Department of Computer Science and Engineering
University of California, San Diego
CSE 250B
Fall 2008

Assignment 4

DUE AT THE START OF CLASS ON THURSDAY DECEMBER 4, 2008


Important: The official deadline for this project is the last day of classes, but you may hand it in any time up to and including the start of the final exam, which is at 3pm on Thursday December 11.


The objective of this project is to understand Gibbs sampling as a training method for latent Dirichlet allocation (LDA) models.  LDA is a generative probabilistic model for text documents that are represented in the "bag-of-words" format.  This means that each document is viewed as a vector of counts, one count for each word in the vocabulary.  The number of dimensions d is the number of words in the vocabulary.  Usually d is much bigger than the number of documents, and also bigger than the length of each document.  

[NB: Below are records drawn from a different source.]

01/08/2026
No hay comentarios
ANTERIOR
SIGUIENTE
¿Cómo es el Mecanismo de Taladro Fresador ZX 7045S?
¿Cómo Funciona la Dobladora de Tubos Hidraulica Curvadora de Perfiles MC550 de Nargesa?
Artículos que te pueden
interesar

What to do:  First, implement the Gibbs sampling training algorithm.  Second, for an LDA model trained on a collection of documents, write code to print the most likely words for each topic.  Third, write code to create a visualization of the documents in a 2D or 3D space defined by the topics of the trained model.  Using Matlab is recommended, since it provides graphics functions that you can take advantage of.  If you use Matlab, making the inner loop of your LDA code fast is a challenge, but doable.

Do experiments with two datasets.  The first is the Classic400 dataset, which is available here in Matlab format.  It consists of 400 documents over a vocabulary of 6205 words.  Show that the learned topics are meaningful for this corpus, and that the visualization method gives meaningful results. (To show that results are meaningful, compare with the human-assigned group label of each document.)

The second dataset should be one that you select and obtain and preprocess.  This dataset may be an interesting collection of documents.  Or, for some extra credit, find a non-text dataset for which the LDA model is appropriate, and explain why.  In any case, use your code to train LDA on the dataset, display a selection of results concisely, and explain why these results are interesting.

In your report, try to answer the following questions.  (The questions are in no particular order, are related to each other, and do not all have clear or easy answers.)
(1) Can you compute the log likelihood of the training data according to the trained model?
(2) How can you decide which of two LDA models is better for the same data?
(3) What is a good way of picking values for the hyperparameters alpha and beta?
(4) How can you measure whether an LDA model matches well a human-specified organization for a set of documents?
(5) How can you determine whether an LDA model is overfitting its training data?